Cade Cunningham added another line to his growing postseason résumé on Sunday, leading the Detroit Pistons past the Orlando Magic 116-94 in Game 7 and into the franchise’s first playoff series win in 18 years.
Detroit beat Orlando 116-94 in Game 7 to complete a comeback from 3-1 down, and Cunningham finished with 32 points and 12 assists in the kind of winner-take-all performance that tends to stick around long after the playoff bracket moves on.
The win gave Detroit its first playoff series victory in 18 years, while Cunningham became the second-youngest player in NBA history to post 30-plus points and 10-plus assists in a Game 7, behind only Luka Dončić.
That history mattered, but the way he got there mattered more. Cunningham was not just putting up numbers in a loose, fast-paced game.
He controlled tempo, settled Detroit when Orlando threatened to press, and kept finding the right read when the defense tried to load up on him. By the time the Pistons had built a double-digit cushion, the night had already shifted from tension to control, and Cunningham was the reason it stayed that way.
The series was built on Cunningham carrying the load
This finish did not come out of nowhere.
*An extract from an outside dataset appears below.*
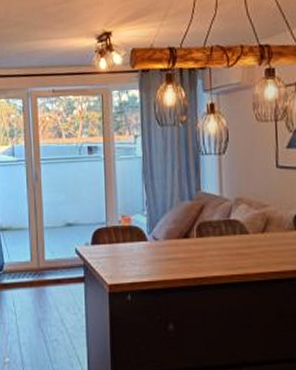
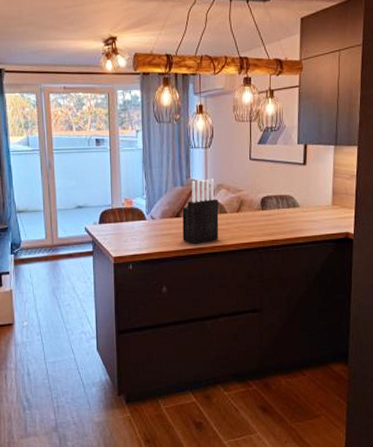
knife block: none [191,191,239,272] -> present [182,179,219,244]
Cunningham had already rescued Detroit once before in the series, scoring a career playoff-high 45 points in Game 5 to keep the Pistons alive.
He followed that with another high-end all-around effort in Game 6, helping Detroit drag the matchup back to home court and force the decider.
Across the final three games alone, he piled up enough production to turn what looked like a short postseason stay into a defining run.
The supporting cast made the Game 7 win look complete rather than merely Cunningham-driven.
Tobias Harris added 30 points, giving Detroit a second scorer Orlando could not solve, while Jalen Duren controlled the glass with 15 points and 15 rebounds.
Bench help also mattered, with Daniss Jenkins knocking down key shots and the Pistons finishing with the kind of ball movement and shotmaking that tends to show up only when a team has fully locked into the moment.
That is what made the win feel bigger than a simple first-round advance. The Pistons were the top seed, but after Orlando grabbed a 3-1 series lead, the pressure changed the narrative.
Detroit did not just survive it. The team answered with three straight wins, and Cunningham was the constant through all of it.
His Game 7 line became the headline, but his series-long work is what turned Detroit from a team in danger of being upset into one that now looks capable of doing damage in the East.
Cunningham’s Game 7 made him the second-youngest player ever to reach the 30-point, 10-assist mark in a winner-take-all playoff game, with Dončić as the only younger player on that list.
It is the kind of company that tends to signal something real about a player’s ceiling, especially when the performance comes in the middle of a comeback series that demanded he keep delivering every other night.
Detroit now moves forward with something it has not had in years: a playoff series win, a star who handled the pressure, and a postseason run that feels like an arrival instead of a surprise.
Cunningham has already shown he can carry a series. Game 7 showed he can close one too.
Cunningham totaled 227 points across the seven games against Orlando, the fifth-most points scored in a first-round series in NBA playoff history.
He also became just the sixth player ever to tally 225 or more points and 50 or more assists in a single playoff series.
Not the sixth this decade. Not the sixth since the three-point line changed the game. The sixth in the entire history of the league. The names ahead of him on that list are not names you put next to a 24-year-old without doing a double-take.